HSRI is lead by a talented and experienced team with a long history of inter- and multidisciplinary collaborative research in the health sciences.

Deborah Wiebe – Director

Deb Wiebe

Deborah (Deb) Wiebe joined UC Merced as professor of psychological sciences in 2013, and became the director of HSRI in January 2019. Previously, she served as director of research and professor of psychology at University of Texas Southwestern Medical Center.

Wiebe's research focuses on the roles of self-regulation and social relationships (e.g., family, peers, health care providers) in preventing and managing chronic diseases, and how these processes change across developmental transitions and sociocultural contexts. Her current work examines families managing type 1 diabetes during adolescence, but the concepts are general and she has studied other health and developmental contexts (e.g., older couples coping with prostate cancer; parental decisions regarding HPV vaccine in a safety-net health care setting).

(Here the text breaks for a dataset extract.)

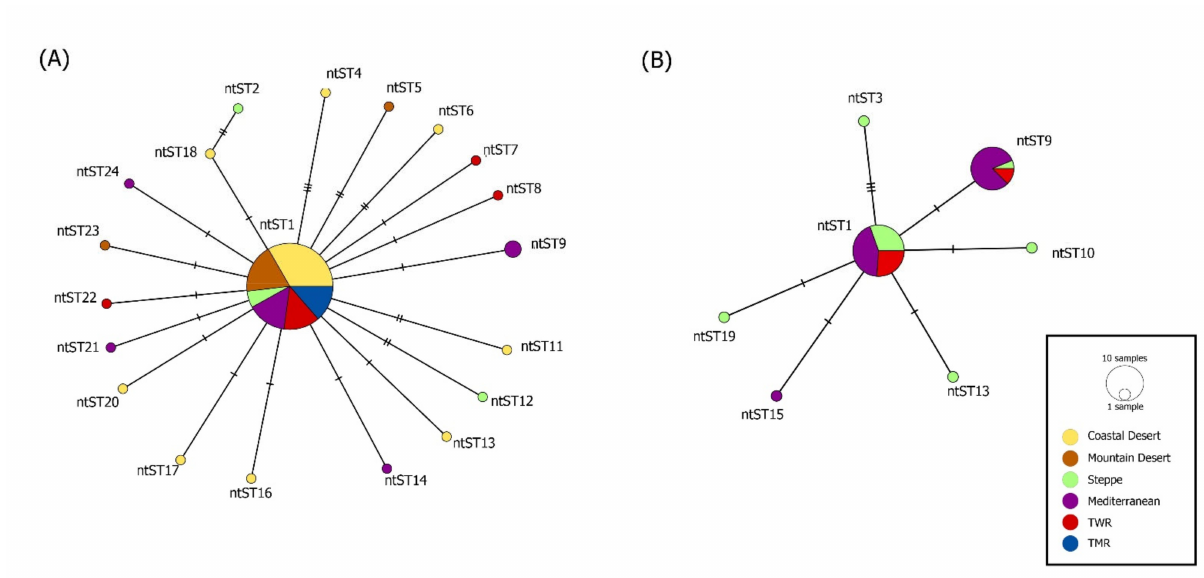
Figure 3. ( A ) Median-joining network of the 16S rRNA gene (322bp) of Mycoplasma haemocanis in rural dogs from different bioclimatic regions. ( B ) Median-joining network of the 16S rRNA gene (356bp) of Mycoplasma haemocanis in foxes from different bioclimatic regions. The color of the circles corresponds to the bioclimatic region where the ntST were detected. Each circle in the networks corresponds to a different nucleotide sequence type (ntST), and the size of the circles corresponds to ntST frequencies.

Wiebe received a bachelor's degree in psychology from Bethel College, an MPH in epidemiology from University of Alabama at Birmingham, and a PhD in medical psychology from University of Alabama at Birmingham.

Trevor Hirst – Executive Director

Trevor P. HirstTrevor Hirst read law at the Victoria University of Manchester, went on to train as a solicitor (attorney), and was admitted to the Roll of Solicitors in 1999, practicing civil litigation in Altrincham, Cheshire in the United Kingdom.

He changed his focus from litigation to education upon moving to California in 2002, working at the University of California in Santa Barbara as a program manager at the university's California NanoSystems Institute.

Trevor joined the staff at UC Merced in November 2009 as Program Manager for the Center of Excellence on Health Disparities before joining HSRI in July 2012.

As HSRI's founding Executive Director, Trevor is responsible for the operations of the institute, including staffing, strategic planning, budget, communications and development, and is the primary point of contact for researchers as they draft and submit proposals to federal and other research funding agencies.